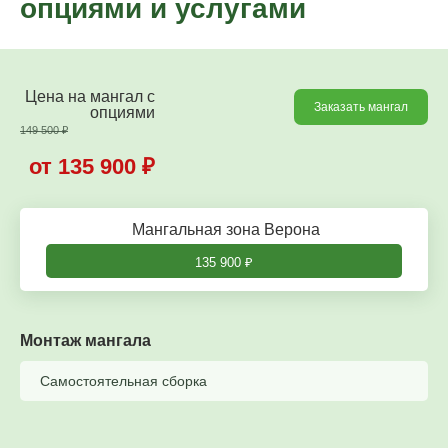
опциями и услугами
Цена на мангал c
Заказать мангал
опциями
149 500
₽
от 135 900
₽
Мангальная зона Верона
135 900
₽
Монтаж мангала
Самостоятельная сборка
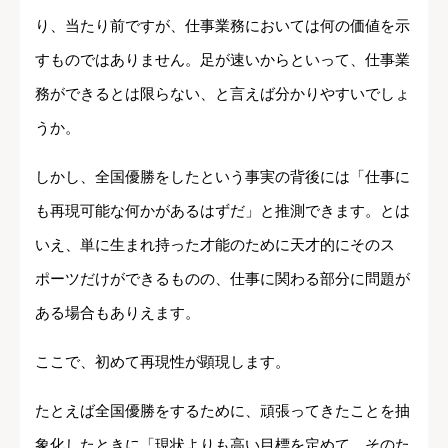
り、当たり前ですが、仕事業務においては何の価値を示
すものではありません。足が速いからといって、仕事業
務ができるとは限らない、と言えば分かりやすいでしょ
うか。
しかし、全国優勝をしたという事実の背後には「仕事に
も再現可能な何かがあるはずだ」と推測できます。とは
いえ、単に生まれ持った才能のために天才的にそのス
ポーツだけができるものの、仕事に関わる部分に問題が
ある場合もありえます。
ここで、初めて再現性が顕現します。
たとえば全国優勝をするために、頑張ってきたことを抽
象化したときに「現状よりも高い目標を定めて、そのた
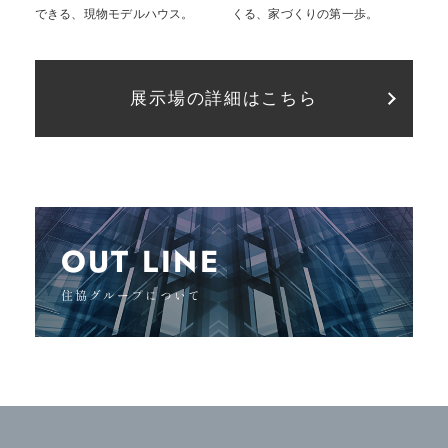
できる、現物モデルハウス。
くる、家づくりの第一歩。
展示場の詳細はこちら
OUT LINE
住協グループについて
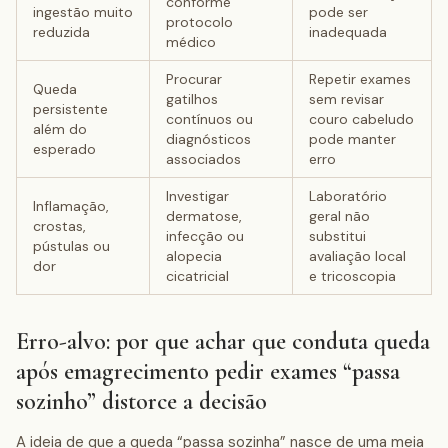
conforme
ingestão muito
pode ser
protocolo
reduzida
inadequada
médico
Procurar
Repetir exames
Queda
gatilhos
sem revisar
persistente
contínuos ou
couro cabeludo
além do
diagnósticos
pode manter
esperado
associados
erro
Investigar
Laboratório
Inflamação,
dermatose,
geral não
crostas,
infecção ou
substitui
pústulas ou
alopecia
avaliação local
dor
cicatricial
e tricoscopia
Erro-alvo: por que achar que conduta queda
após emagrecimento pedir exames “passa
sozinho” distorce a decisão
A ideia de que a queda “passa sozinha” nasce de uma meia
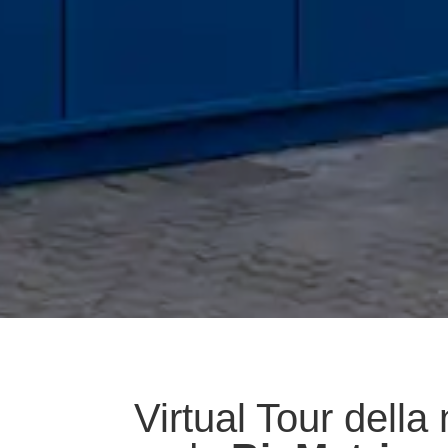
Virtual Tour della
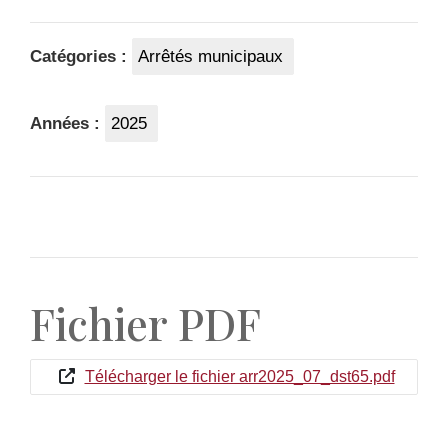
Catégories :
Arrêtés municipaux
Années :
2025
Fichier PDF
Télécharger le fichier arr2025_07_dst65.pdf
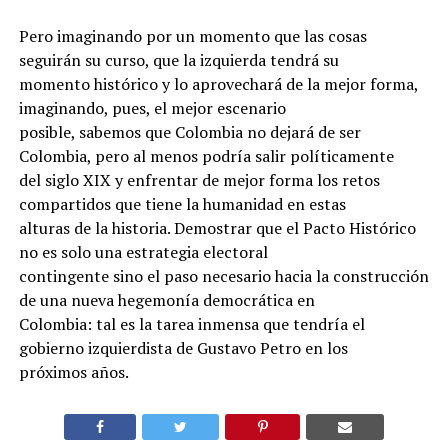
Pero imaginando por un momento que las cosas
seguirán su curso, que la izquierda tendrá su
momento histórico y lo aprovechará de la mejor forma,
imaginando, pues, el mejor escenario
posible, sabemos que Colombia no dejará de ser
Colombia, pero al menos podría salir políticamente
del siglo XIX y enfrentar de mejor forma los retos
compartidos que tiene la humanidad en estas
alturas de la historia. Demostrar que el Pacto Histórico
no es solo una estrategia electoral
contingente sino el paso necesario hacia la construcción
de una nueva hegemonía democrática en
Colombia: tal es la tarea inmensa que tendría el
gobierno izquierdista de Gustavo Petro en los
próximos años.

==*==

◆ **WORK TO COMPLETE**
Copy out every row that contains the word "exames", matching its upper and lower case.

◆ **SOLUTION BELOW**
Repetir exames
após emagrecimento pedir exames “passa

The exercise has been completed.